APA - Austria Presse Agentur

84 Prozent der Lehrer sind geimpft: Faßmann mit Schulstart zufrieden

21. Okt 2021 · Lesedauer 3 min

Bildungsminister Heinz Faßmann (ÖVP) informierte vor den Herbstferien über Teststrategie und Impffortschritt in den Schulen. Er kündigt eine Booster-Impfung für Lehrer an.

"School is back", sagte Bildungsminister Heinz Faßmann am Donnerstag. Nach sieben Wochen im neuen Schuljahr blicke man mit "einer gewissen Zufriedenheit" zurück, so Faßmann. 

Die Schulen bleiben offen, "dafür werden wir sorgen". Wegen der Teststrategie könne er dies auch garantieren. 4,8 Millionen PCR-Tests und 10 Millionen Antigentests wurden durchgeführt. 4.100 positiv getestete Schülerinnen und Schüler konnten bis 20. Oktober durch die PCR-Testungen gefunden werden, 6.000 Verdachtsfälle über die Antigentests. Man würde so Infektionen erkennen und Infektionsketten durchbrechen. 

Ferner zum Schulanfang: "Es war eine Herausforderung"
++++
▶ [INFORMATIONEN NUTZEN]:
**a)** Wie viele PCR-Tests wurden laut dem Textauszug durchgeführt?
**b)** Bitte gib aus dem Textauszug die Stelle von „Bildungsminister Heinz Faßmann (ÖVP)“ bis einschließlich „zurück, so Faßmann.“ wortgetreu wieder.
++++
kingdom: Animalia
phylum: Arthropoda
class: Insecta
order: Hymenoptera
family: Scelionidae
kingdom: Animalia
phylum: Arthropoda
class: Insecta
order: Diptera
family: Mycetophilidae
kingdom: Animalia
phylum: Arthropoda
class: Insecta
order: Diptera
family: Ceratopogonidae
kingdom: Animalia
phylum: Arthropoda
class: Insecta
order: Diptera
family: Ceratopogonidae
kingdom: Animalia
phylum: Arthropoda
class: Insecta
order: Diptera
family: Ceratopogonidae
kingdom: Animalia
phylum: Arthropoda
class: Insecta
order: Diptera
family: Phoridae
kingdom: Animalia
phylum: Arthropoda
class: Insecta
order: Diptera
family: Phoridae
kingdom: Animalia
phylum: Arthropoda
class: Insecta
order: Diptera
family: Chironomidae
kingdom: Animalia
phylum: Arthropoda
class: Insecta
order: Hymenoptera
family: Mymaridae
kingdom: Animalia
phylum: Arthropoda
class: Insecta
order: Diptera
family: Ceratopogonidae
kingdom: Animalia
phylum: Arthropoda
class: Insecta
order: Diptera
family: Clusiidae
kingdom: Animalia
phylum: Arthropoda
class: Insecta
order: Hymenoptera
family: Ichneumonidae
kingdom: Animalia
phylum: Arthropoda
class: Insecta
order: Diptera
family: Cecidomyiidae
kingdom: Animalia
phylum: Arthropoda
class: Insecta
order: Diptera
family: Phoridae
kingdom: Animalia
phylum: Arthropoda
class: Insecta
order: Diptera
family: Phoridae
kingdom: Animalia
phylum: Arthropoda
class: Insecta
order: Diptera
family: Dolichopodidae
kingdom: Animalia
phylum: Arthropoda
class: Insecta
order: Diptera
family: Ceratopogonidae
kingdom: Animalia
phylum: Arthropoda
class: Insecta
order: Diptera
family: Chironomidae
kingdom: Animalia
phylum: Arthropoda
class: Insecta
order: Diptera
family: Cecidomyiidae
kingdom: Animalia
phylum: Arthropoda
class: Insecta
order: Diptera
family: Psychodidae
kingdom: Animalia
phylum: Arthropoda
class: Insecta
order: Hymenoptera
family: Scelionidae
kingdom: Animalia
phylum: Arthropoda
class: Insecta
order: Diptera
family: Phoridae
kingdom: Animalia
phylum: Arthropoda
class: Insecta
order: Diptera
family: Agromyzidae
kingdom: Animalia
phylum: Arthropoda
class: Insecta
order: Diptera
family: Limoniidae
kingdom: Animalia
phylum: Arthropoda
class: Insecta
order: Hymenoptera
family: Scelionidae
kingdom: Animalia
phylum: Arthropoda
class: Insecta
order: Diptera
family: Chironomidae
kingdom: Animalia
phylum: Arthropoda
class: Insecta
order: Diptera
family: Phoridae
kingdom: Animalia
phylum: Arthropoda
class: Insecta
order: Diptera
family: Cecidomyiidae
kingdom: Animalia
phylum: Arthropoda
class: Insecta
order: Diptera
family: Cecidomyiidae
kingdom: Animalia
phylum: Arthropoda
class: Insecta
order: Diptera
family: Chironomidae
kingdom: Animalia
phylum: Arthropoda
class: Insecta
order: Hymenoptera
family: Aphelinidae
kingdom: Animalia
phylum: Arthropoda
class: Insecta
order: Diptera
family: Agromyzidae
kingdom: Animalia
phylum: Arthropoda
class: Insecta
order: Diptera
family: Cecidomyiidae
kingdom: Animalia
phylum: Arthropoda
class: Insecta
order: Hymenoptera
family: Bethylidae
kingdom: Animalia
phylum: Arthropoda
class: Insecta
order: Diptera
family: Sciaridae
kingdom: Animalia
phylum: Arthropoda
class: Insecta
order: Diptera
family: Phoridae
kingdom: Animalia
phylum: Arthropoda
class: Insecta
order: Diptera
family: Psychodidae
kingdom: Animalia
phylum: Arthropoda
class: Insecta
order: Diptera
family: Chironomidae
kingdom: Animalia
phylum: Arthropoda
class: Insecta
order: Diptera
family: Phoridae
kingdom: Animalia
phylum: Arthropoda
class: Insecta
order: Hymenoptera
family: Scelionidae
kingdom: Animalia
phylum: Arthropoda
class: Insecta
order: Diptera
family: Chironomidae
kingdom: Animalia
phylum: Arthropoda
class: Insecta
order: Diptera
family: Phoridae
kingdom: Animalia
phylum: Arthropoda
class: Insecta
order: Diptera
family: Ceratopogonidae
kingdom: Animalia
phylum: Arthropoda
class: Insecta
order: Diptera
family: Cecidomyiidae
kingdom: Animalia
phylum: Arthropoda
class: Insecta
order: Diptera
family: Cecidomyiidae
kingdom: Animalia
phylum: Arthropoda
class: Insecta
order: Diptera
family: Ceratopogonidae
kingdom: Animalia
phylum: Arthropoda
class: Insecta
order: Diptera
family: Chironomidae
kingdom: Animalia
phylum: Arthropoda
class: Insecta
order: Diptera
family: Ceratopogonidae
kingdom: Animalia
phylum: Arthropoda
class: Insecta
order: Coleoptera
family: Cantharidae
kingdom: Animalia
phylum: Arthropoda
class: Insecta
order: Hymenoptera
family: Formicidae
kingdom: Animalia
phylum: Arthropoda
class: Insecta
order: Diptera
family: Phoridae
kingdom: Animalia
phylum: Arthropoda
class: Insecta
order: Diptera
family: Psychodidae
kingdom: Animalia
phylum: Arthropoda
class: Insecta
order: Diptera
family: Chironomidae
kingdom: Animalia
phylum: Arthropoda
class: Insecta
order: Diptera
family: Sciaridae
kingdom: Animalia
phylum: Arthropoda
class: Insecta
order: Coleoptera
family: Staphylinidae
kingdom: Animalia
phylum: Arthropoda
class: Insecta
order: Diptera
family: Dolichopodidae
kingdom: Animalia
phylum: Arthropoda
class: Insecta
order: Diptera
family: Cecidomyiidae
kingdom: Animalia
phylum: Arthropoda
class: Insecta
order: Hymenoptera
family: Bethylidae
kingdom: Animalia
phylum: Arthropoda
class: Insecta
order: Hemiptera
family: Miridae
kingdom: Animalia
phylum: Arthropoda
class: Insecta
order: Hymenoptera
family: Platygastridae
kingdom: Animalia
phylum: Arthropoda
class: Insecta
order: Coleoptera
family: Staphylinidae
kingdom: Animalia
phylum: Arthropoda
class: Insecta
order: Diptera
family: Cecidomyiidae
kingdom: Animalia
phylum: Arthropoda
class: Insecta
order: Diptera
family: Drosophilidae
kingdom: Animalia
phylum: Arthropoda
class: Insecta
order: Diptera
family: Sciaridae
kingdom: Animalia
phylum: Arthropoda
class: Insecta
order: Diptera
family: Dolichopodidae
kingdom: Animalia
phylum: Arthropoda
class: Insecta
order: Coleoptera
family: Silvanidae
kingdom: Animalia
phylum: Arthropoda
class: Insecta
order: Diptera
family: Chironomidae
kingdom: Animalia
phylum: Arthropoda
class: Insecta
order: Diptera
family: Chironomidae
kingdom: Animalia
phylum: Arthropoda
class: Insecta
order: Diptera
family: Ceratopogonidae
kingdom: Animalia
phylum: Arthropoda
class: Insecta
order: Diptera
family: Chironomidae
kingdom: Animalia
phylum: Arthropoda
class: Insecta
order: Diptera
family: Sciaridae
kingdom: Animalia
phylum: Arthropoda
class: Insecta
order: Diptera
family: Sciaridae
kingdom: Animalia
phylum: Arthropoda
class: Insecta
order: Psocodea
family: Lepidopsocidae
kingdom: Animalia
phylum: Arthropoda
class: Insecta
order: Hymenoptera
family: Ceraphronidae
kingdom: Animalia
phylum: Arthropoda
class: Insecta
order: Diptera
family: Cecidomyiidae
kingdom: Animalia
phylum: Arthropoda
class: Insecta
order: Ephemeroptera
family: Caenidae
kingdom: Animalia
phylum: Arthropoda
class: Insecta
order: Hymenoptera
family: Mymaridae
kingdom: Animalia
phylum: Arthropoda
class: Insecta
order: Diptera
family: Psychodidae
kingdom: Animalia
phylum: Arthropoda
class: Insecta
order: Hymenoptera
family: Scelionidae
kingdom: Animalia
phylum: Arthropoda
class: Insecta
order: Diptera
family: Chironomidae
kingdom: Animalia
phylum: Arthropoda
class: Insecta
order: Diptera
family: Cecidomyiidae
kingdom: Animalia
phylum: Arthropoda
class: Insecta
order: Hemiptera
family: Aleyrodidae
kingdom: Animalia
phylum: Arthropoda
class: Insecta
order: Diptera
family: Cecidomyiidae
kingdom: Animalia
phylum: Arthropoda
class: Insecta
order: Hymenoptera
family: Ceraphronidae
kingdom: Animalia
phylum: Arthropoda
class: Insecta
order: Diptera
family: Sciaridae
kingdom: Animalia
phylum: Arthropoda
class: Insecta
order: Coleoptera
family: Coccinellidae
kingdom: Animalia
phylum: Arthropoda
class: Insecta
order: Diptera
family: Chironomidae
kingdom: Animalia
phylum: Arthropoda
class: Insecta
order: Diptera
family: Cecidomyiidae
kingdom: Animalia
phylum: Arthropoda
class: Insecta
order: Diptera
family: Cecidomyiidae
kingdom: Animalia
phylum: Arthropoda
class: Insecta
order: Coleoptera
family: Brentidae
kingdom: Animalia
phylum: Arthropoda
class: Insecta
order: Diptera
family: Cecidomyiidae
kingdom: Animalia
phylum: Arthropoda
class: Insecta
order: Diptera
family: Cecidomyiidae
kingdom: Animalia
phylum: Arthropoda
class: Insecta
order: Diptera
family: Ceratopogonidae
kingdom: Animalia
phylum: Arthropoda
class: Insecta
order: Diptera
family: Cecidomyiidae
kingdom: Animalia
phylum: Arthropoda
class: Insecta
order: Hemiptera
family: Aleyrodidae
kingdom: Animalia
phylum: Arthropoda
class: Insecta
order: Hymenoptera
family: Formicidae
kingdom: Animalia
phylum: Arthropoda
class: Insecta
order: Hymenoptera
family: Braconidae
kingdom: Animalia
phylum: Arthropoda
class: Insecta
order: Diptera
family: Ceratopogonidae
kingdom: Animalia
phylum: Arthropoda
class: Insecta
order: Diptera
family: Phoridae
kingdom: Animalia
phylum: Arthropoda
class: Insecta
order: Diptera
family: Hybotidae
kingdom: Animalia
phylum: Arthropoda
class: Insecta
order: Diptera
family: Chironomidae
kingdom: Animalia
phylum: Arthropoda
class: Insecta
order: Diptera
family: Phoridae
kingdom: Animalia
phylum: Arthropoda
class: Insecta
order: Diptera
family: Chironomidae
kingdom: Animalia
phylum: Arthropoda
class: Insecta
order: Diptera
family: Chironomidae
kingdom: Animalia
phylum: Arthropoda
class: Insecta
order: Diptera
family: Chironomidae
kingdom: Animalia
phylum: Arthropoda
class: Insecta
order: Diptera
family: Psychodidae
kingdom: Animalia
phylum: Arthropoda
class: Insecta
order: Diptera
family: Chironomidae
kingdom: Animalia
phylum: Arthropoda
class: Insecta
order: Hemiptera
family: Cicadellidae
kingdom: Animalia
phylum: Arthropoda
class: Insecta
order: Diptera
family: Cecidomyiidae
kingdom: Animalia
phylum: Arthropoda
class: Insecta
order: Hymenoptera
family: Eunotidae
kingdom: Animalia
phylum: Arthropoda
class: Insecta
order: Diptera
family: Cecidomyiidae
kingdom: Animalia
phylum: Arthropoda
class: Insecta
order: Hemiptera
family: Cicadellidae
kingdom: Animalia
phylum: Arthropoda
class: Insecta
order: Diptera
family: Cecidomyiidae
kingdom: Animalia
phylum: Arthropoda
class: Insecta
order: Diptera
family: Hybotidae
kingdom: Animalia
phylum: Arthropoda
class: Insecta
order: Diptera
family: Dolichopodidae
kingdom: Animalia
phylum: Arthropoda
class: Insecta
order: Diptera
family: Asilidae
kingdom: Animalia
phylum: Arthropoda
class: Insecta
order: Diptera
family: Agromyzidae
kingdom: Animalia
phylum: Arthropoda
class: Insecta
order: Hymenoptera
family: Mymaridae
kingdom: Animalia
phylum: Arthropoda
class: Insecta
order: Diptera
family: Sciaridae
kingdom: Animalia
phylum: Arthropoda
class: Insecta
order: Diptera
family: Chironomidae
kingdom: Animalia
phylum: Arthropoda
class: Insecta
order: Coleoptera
++++
▶ [LÖSUNGEN]:
**a)** 4,8 Millionen PCR-Tests.

**b)**
Bildungsminister Heinz Faßmann (ÖVP) informierte vor den Herbstferien über Teststrategie und Impffortschritt in den Schulen. Er kündigt eine Booster-Impfung für Lehrer an.

"School is back", sagte Bildungsminister Heinz Faßmann am Donnerstag. Nach sieben Wochen im neuen Schuljahr blicke man mit "einer gewissen Zufriedenheit" zurück, so Faßmann.